John M. Kane, MD: The treatment of schizophrenia is a complex challenge, and I think there are many unmet needs. We have a number of patients who don’t respond adequately to the treatments that we use. In addition, we have a large proportion of patients who have difficulty adhering to the medication that we prescribe. There are a lot of relapses and hospitalizations that occur, which we could avoid. In addition, there are many patients who still have difficulty functioning, in terms of psychosocial and vocational abilities, so we need to do more, in terms of helping people get back to work or back to school or back to being a homemaker—whatever it is that they choose to do. Many of our patients still need a lot of help in achieving those goals.
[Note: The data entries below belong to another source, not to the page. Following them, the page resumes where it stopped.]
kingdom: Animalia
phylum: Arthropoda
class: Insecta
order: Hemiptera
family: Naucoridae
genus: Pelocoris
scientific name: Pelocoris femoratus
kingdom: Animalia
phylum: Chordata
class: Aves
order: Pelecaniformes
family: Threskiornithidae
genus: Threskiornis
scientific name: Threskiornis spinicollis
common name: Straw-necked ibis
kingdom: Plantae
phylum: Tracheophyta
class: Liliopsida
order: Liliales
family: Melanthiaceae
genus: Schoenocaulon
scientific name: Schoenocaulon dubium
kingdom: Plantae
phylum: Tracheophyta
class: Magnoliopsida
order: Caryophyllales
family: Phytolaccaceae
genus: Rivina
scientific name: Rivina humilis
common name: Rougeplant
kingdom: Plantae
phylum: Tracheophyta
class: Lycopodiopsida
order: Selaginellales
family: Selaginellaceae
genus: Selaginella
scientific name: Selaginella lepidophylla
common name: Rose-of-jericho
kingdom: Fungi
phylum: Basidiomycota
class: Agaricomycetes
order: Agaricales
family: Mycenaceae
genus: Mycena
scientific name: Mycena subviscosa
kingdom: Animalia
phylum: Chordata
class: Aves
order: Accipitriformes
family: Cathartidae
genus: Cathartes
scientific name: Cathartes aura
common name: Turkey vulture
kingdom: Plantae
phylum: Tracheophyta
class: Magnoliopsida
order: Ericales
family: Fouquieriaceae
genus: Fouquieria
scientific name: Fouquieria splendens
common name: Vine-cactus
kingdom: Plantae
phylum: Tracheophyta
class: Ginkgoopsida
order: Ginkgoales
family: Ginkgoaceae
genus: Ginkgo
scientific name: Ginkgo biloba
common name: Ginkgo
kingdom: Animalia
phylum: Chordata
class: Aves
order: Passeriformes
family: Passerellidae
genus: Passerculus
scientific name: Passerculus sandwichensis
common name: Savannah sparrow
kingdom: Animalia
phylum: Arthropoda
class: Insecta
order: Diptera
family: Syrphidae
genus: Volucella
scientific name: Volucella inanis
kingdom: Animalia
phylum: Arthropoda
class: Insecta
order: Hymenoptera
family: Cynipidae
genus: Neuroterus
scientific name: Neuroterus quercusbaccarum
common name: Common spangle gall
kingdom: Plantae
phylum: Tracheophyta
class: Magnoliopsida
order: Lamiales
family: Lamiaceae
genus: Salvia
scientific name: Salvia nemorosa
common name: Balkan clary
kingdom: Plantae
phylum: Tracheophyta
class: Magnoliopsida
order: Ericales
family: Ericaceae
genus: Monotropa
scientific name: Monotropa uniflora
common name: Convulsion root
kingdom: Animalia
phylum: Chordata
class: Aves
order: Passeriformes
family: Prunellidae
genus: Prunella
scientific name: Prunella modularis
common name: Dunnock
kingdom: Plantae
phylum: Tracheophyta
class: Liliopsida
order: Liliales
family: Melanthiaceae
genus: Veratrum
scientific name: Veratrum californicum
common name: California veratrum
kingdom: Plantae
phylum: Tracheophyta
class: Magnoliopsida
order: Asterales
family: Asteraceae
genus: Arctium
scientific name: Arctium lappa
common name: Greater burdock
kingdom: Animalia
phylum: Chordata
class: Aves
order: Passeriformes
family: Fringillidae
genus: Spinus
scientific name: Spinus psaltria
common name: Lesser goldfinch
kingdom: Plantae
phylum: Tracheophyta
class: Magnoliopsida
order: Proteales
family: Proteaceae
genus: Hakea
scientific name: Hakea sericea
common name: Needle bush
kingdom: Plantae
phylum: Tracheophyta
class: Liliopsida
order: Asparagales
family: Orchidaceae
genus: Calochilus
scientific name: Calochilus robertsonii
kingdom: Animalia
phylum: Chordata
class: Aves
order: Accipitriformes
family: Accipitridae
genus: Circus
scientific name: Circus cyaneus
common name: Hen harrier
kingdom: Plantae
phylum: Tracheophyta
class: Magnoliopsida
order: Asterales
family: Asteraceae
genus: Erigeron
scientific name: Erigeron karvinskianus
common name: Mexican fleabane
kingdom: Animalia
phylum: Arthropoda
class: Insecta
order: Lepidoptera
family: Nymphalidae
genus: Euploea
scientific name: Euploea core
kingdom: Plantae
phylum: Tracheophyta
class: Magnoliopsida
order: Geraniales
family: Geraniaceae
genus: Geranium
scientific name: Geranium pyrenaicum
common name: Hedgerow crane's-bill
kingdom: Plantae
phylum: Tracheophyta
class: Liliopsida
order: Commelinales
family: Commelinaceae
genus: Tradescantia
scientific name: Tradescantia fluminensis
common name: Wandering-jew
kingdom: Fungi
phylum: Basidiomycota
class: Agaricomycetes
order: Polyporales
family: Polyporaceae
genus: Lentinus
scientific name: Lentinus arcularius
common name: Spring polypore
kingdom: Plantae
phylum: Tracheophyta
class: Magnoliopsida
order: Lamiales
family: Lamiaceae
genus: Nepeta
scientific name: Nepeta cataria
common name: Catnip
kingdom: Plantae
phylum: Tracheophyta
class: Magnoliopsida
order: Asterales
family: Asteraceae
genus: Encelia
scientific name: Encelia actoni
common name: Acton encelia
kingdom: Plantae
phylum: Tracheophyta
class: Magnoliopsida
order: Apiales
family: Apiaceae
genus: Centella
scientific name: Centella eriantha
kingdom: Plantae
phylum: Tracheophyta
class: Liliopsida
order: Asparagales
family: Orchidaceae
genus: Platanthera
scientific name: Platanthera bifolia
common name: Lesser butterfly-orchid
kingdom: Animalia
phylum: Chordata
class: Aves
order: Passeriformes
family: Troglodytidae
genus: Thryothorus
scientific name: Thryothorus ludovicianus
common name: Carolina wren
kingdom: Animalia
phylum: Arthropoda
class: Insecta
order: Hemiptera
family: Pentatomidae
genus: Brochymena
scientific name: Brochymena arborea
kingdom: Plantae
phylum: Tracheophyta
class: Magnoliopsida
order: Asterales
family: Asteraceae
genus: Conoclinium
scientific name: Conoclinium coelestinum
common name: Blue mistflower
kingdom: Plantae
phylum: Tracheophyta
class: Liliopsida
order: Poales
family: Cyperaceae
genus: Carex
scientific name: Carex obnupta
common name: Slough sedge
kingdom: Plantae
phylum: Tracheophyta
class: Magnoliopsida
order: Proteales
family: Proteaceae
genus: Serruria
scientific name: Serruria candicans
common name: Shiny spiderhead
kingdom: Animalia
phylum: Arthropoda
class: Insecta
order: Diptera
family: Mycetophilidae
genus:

The challenges in treating schizophrenia are really multifold. When the illness begins, it’s usually in late adolescence or in early adulthood. At that point, the individual who is affected can have difficulty recognizing that something is wrong and accepting the need for treatment. One of our challenges is a very long duration of untreated illness or untreated psychosis. We need to do a much better job of engaging people earlier with treatment, helping them to identify that something’s wrong, helping their families to identify that there’s a problem, and knowing what to do about it. It can be quite confusing.

In the early stages of illness, people often don’t have insight, so they may experience psychotic signs and symptoms, such as delusions or hallucinations, but not really recognize that these are irrational or illogical. Therefore, they don’t always see the need for immediate help. That’s a big challenge for us. And once we do get someone to accept the need for treatment and engage in treatment, it can be difficult to sustain that engagement, because if they’re feeling better, they may drop out of treatment and think that it’s no longer necessary. Those are some of our biggest challenges. In some cases, the better that someone is doing, the less likely they are to see the need for continued treatment, so they stop the treatment and end up getting sick again. Sometimes, we get into this vicious cycle of improvement, relapse, and deterioration, and then we try to bring in that improvement. It’s not always easy to get back to where you were before.